Geheimdokument AfD-Gutachten veröffentlicht – Konsequenzen für Medien?

Das Gutachten des Bundesverfassungsschutzes über die AfD ist inzwischen im Netz zu finden. Verschiedene Medien haben es publiziert – mit juristischen Folgen?
Die Veröffentlichung des Gutachtens des Bundesamtes für Verfassungsschutz (BfV) zur AfD könnte noch juristische Folgen haben. Die Magazine "Spiegel" und "Cicero" haben das eigentlich als Verschlusssache eingestufte, mehr als 1.100 Seite starke Dokument veröffentlicht. Ob und gegebenenfalls welche Folgen das nach sich zieht, ist unklar.
Auf eine Anfrage nach möglichen juristischen Schritten antwortete das Bundesinnenministerium nicht direkt. Es verwies stattdessen auf die Gesetzeslage. Demnach stellen die Geheimschutzbeauftragten der betroffenen Behörden, wenn der Verdacht eines Verstoßes gegen die Verpflichtung zur Verschwiegenheit besteht, "den Sachverhalt fest und treffen die erforderlichen Maßnahmen". Was das im konkreten Fall genau bedeutet, ließ das Ministerium auf erneute dpa-Nachfrage offen.
AfD klagt gegen Einstufung als "gesichert rechtsextremistisch"
Der Verfassungsschutz hatte am 2. Mai nach mehrjähriger Prüfung bekanntgegeben, die AfD fortan als gesichert rechtsextremistische Bestrebung zu führen.
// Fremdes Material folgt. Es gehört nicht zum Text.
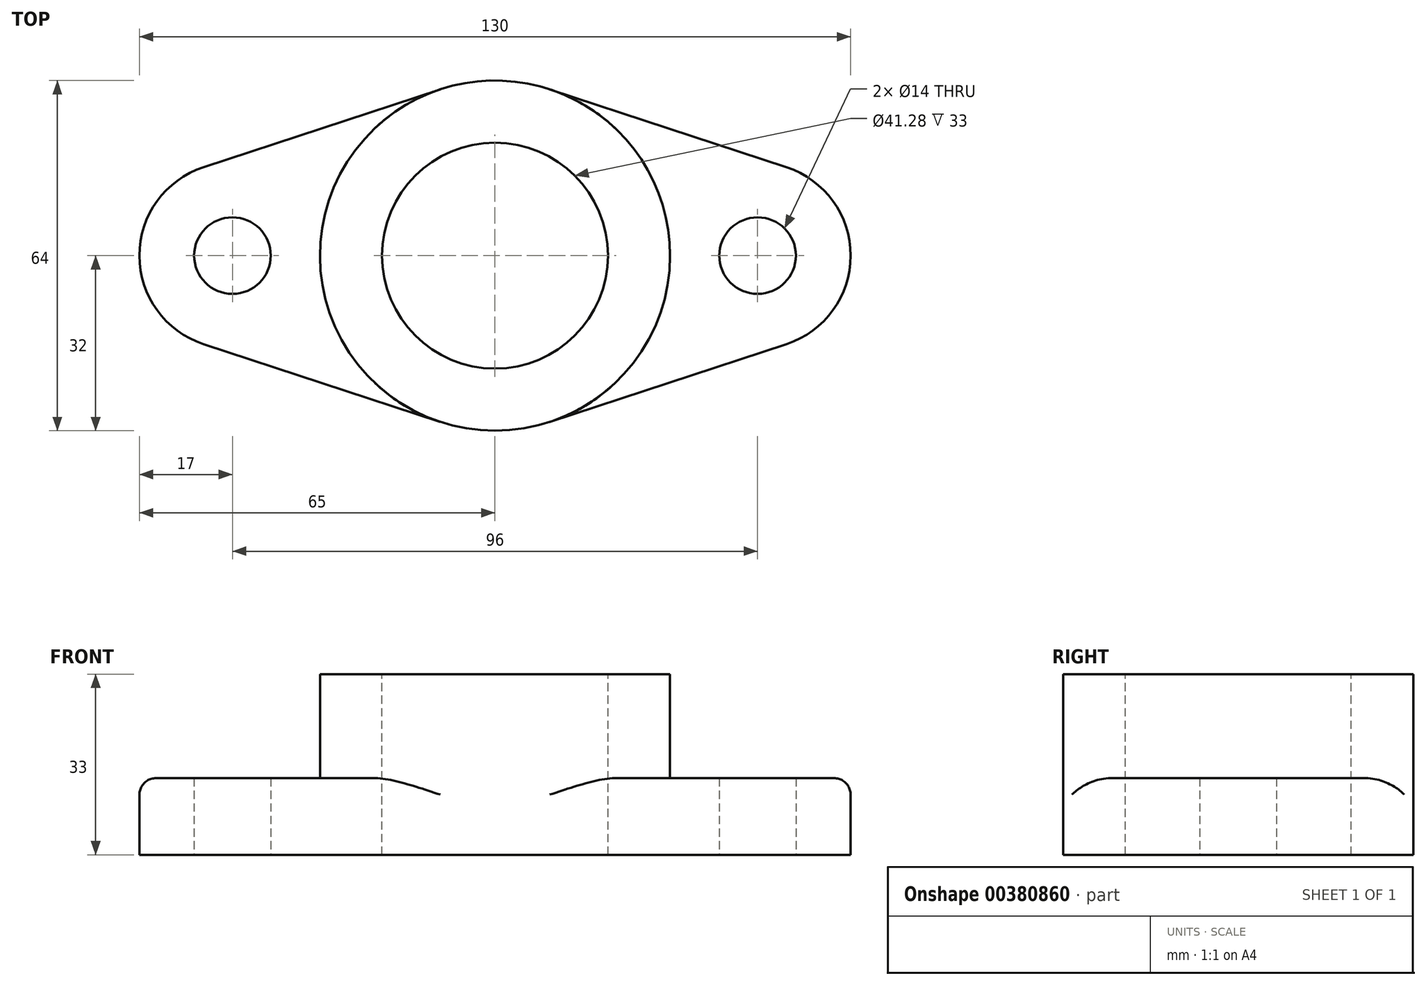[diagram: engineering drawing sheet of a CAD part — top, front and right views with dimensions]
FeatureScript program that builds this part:
annotation { "Feature Type Name" : "Feature", "Feature Type Description" : "" }
export const myFeature = defineFeature(function(context is Context, id is Id, definition is map)
    precondition{}
    {
        {
            var Q0;
            Q0=qCreatedBy(makeId("Top.planeOp"),FACE);
            var sketch = newSketch(context, id + "F0", { "sketchPlane" : qUnion([Q0])});
            skCircle(sketch, "E0", {"center": v(0, 0) * mm, "radius": 32 * mm});
            skLineSegment(sketch, "E1", {"start": v(-53.31, 16.15) * mm, "end": v(-10, 30.4) * mm});
            skLineSegment(sketch, "E2", {"start": v(-53.31, -16.15) * mm, "end": v(-10, -30.4) * mm});
            skLineSegment(sketch, "E3", {"start": v(10, 30.4) * mm, "end": v(53.31, 16.15) * mm});
            skLineSegment(sketch, "E4", {"start": v(10, -30.4) * mm, "end": v(53.31, -16.15) * mm});
            skCircle(sketch, "E5", {"center": v(-48, 0) * mm, "radius": 7 * mm});
            skCircle(sketch, "E6", {"center": v(48, 0) * mm, "radius": 7 * mm});
            skArc(sketch, "E7", {"start": v(-53.31, 16.15) * mm, "mid": v(-65, 0) * mm, "end": v(-53.31, -16.15) * mm});
            skArc(sketch, "E8", {"start": v(53.31, -16.15) * mm, "mid": v(65, 0) * mm, "end": v(53.31, 16.15) * mm});
            skPoint(sketch, "E9.orphan", {"position": v(-39.37, 14.65) * mm});
            skPoint(sketch, "E10.orphan", {"position": v(-39.37, -14.65) * mm});
            skPoint(sketch, "E11.orphan", {"position": v(40.24, -15.13) * mm});
            skPoint(sketch, "E12.orphan", {"position": v(40.24, 15.13) * mm});
            skSolve(sketch);
        }
        {
            var Q0;
            {var subQ0=sQuery(id+"F0.wireOp",EDGE,"E0");var subQ1=makeQuery(id+"F0.imprint","INTERSECT",VERTEX,{"derivedFrom":[subQ0,sQuery(id+"F0.wireOp",EDGE,"E1")]});Q0=makeQuery(id+"F0.imprint","IMPRINT",FACE,{"disambiguationData":[TD([[makeQuery(id+"F0.imprint","IMPRINT",EDGE,{"disambiguationData":[TD([[subQ1,1.0]])],"derivedFrom":subQ0}),1.0]])]});}
            extrude(context, id + "F1", {"entities" : qUnion([Q0]), "depth" : 33 * mm});
        }
        {
            var Q0;
            {var subQ0=sQuery(id+"F0.wireOp",EDGE,"E1");Q0=makeQuery(id+"F0.imprint","IMPRINT",FACE,{"disambiguationData":[TD([[makeQuery(id+"F0.imprint","IMPRINT",EDGE,{"derivedFrom":subQ0}),-1.0]])]});}
            var Q1;
            {var subQ0=sQuery(id+"F0.wireOp",EDGE,"fzxDVFEc-3jti-53vk-N4eU-vg0HHvl4Yq9Q");var subQ1=makeQuery(id+"F0.imprint","INTERSECT",VERTEX,{"derivedFrom":[subQ0,sQuery(id+"F0.wireOp",EDGE,"E1")]});Q1=makeQuery(id+"F0.imprint","IMPRINT",FACE,{"disambiguationData":[TD([[makeQuery(id+"F0.imprint","IMPRINT",EDGE,{"disambiguationData":[TD([[subQ1,-1.0]])],"derivedFrom":subQ0}),1.0]])]});}
            var Q2;
            {var subQ0=sQuery(id+"F0.wireOp",EDGE,"E3");Q2=makeQuery(id+"F0.imprint","IMPRINT",FACE,{"disambiguationData":[TD([[makeQuery(id+"F0.imprint","IMPRINT",EDGE,{"derivedFrom":subQ0}),-1.0]])]});}
            var Q3;
            {var subQ0=sQuery(id+"F0.wireOp",EDGE,"INIp07KA-PeCi-i1cB-SN0W-P3niCgjrsPL2");var subQ1=makeQuery(id+"F0.imprint","INTERSECT",VERTEX,{"derivedFrom":[subQ0,sQuery(id+"F0.wireOp",EDGE,"E3")]});Q3=makeQuery(id+"F0.imprint","IMPRINT",FACE,{"disambiguationData":[TD([[makeQuery(id+"F0.imprint","IMPRINT",EDGE,{"disambiguationData":[TD([[subQ1,-1.0]])],"derivedFrom":subQ0}),1.0]])]});}
            extrude(context, id + "F2", {"entities" : qUnion([Q0, Q1, Q2, Q3]), "operationType" : NewBodyOperationType.ADD, "depth" : 14 * mm});
        }
        {
            var Q0;
            Q0=makeQuery(id+"F1.opExtrude","CAP_FACE",FACE,{"disambiguationData":[OSD([sQuery(id+"F0.wireOp",EDGE,"E0")])],"isStart":false});
            var sketch = newSketch(context, id + "F3", { "sketchPlane" : qUnion([Q0])});
            skCircle(sketch, "E13", {"center": v(0, 0) * mm, "radius": 20.64 * mm});
            skSolve(sketch);
        }
        {
            var Q0;
            Q0=makeQuery(id+"F3.imprint","IMPRINT",FACE,{"disambiguationData":[TD([[makeQuery(id+"F3.imprint","IMPRINT",EDGE,{"derivedFrom":sQuery(id+"F3.wireOp",EDGE,"E13")}),1.0]])]});
            extrude(context, id + "F4", {"entities" : qUnion([Q0]), "operationType" : NewBodyOperationType.REMOVE, "endBound" : BoundingType.THROUGH_ALL, "oppositeDirection" : true, "depth" : 25 * mm});
        }
        {
            var Q0;
            Q0=makeQuery(id+"F2.opExtrude","CAP_EDGE",EDGE,{"disambiguationData":[OSD([sQuery(id+"F0.wireOp",EDGE,"E7")])],"isStart":false});
            var Q1;
            Q1=makeQuery(id+"F2.opExtrude","CAP_EDGE",EDGE,{"disambiguationData":[OSD([sQuery(id+"F0.wireOp",EDGE,"E8")])],"isStart":false});
            var Q2;
            {var subQ0=sQuery(id+"F0.wireOp",EDGE,"E0");Q2=makeQuery(id+"F2.opExtrude","CAP_EDGE",EDGE,{"disambiguationData":[OSD([subQ0]),TDD([makeQuery(id+"F0.imprint","IMPRINT",EDGE,{"disambiguationData":[TD([[makeQuery(id+"F0.imprint","INTERSECT",VERTEX,{"derivedFrom":[subQ0,sQuery(id+"F0.wireOp",EDGE,"E1")]}),-1.0]])],"derivedFrom":subQ0})])],"isStart":false});}
            var Q3;
            {var subQ0=sQuery(id+"F0.wireOp",EDGE,"E0");Q3=makeQuery(id+"F2.opExtrude","CAP_EDGE",EDGE,{"disambiguationData":[OSD([subQ0]),TDD([makeQuery(id+"F0.imprint","IMPRINT",EDGE,{"disambiguationData":[TD([[makeQuery(id+"F0.imprint","INTERSECT",VERTEX,{"derivedFrom":[subQ0,sQuery(id+"F0.wireOp",EDGE,"E3")]}),1.0]])],"derivedFrom":subQ0})])],"isStart":false});}
            fillet(context, id + "F5", {"entities" : qUnion([Q0, Q1, Q2, Q3]), "radius" : 3 * mm, "tangentPropagation" : true, "allowEdgeOverflow" : false});
        }
    });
Die Partei hat vor dem zuständigen Verwaltungsgericht Köln eine Klage und einen Eilantrag dagegen eingereicht und will dem Inlandsnachrichtendienst gerichtlich untersagen lassen, dass er sie so einordnet und behandelt.
Wegen der ausstehenden Gerichtsentscheidung bezeichnet das Bundesamt die Partei vorerst nicht mehr öffentlich als gesichert rechtsextremistische Bestrebung und beobachtet sie auch nicht dementsprechend. Der Inlandsgeheimdienst gab im Rechtsstreit mit der AfD eine sogenannte Stillhaltezusage ab. Wann die Entscheidung im Eilverfahren getroffen wird, ist unklar.
Die AfD gilt unterdessen weiterhin als rechtsextremistischer Verdachtsfall. Gegen diese Einstufung hatte die Partei ebenfalls geklagt – erfolglos. Ein entsprechendes Urteil des Oberverwaltungsgerichts Münster ist noch nicht rechtskräftig. In der Vergangenheit war es üblich, dass ein Gutachten anfangs nur im Bundesamt für Verfassungsschutz, im Bundesinnenministerium sowie bei den Verfassungsschutzämtern und -abteilungen der Länder vorlag. Wenn es zu einem Verfahren bei Gericht kommt, erhält es neben dem Gericht dann auch der Kläger.
Viele Äußerungen der AfD sind ohnehin öffentlich
Viele der Äußerungen, die in dem Gutachten aufgelistet sind, sind ohnehin öffentlich. Dazu zählen unter anderem Auszüge des Thüringer AfD-Landesvorsitzenden, Björn Höcke, bei einer Wahlkampfveranstaltung 2024, wo er demnach sagte: "Die Kartellparteien schaffen sich gerade ein neues Volk. Freunde, das müssen wir verhindern, sonst verlieren wir diese Demokratie."
Kritisch beleuchtet wird in dem mehr als 1.100 Seiten umfassenden Dokument unter anderem auch die Positionierung der Partei zum Nationalsozialismus. So schreibt der Verfassungsschutz etwa, die Behauptung von Hans-Thomas Tillschneider, Landtagsabgeordneter in Sachsen-Anhalt, "ausschließlich die NS-Führungsriege habe Verbrechen begangen und das deutsche Volk sei dem wehrlos ausgesetzt gewesen", widerspreche den Forschungsergebnissen der internationalen Geschichtswissenschaft.
Angesichts einer Vielzahl von verfassungsschutzrelevanten Äußerungen von mehreren Hundert Parteimitgliedern sei die Zahl der bekannt gewordenen Parteiordnungsmaßnahmen gering, bilanziert der Verfassungsschutz an anderer Stelle in dem Gutachten.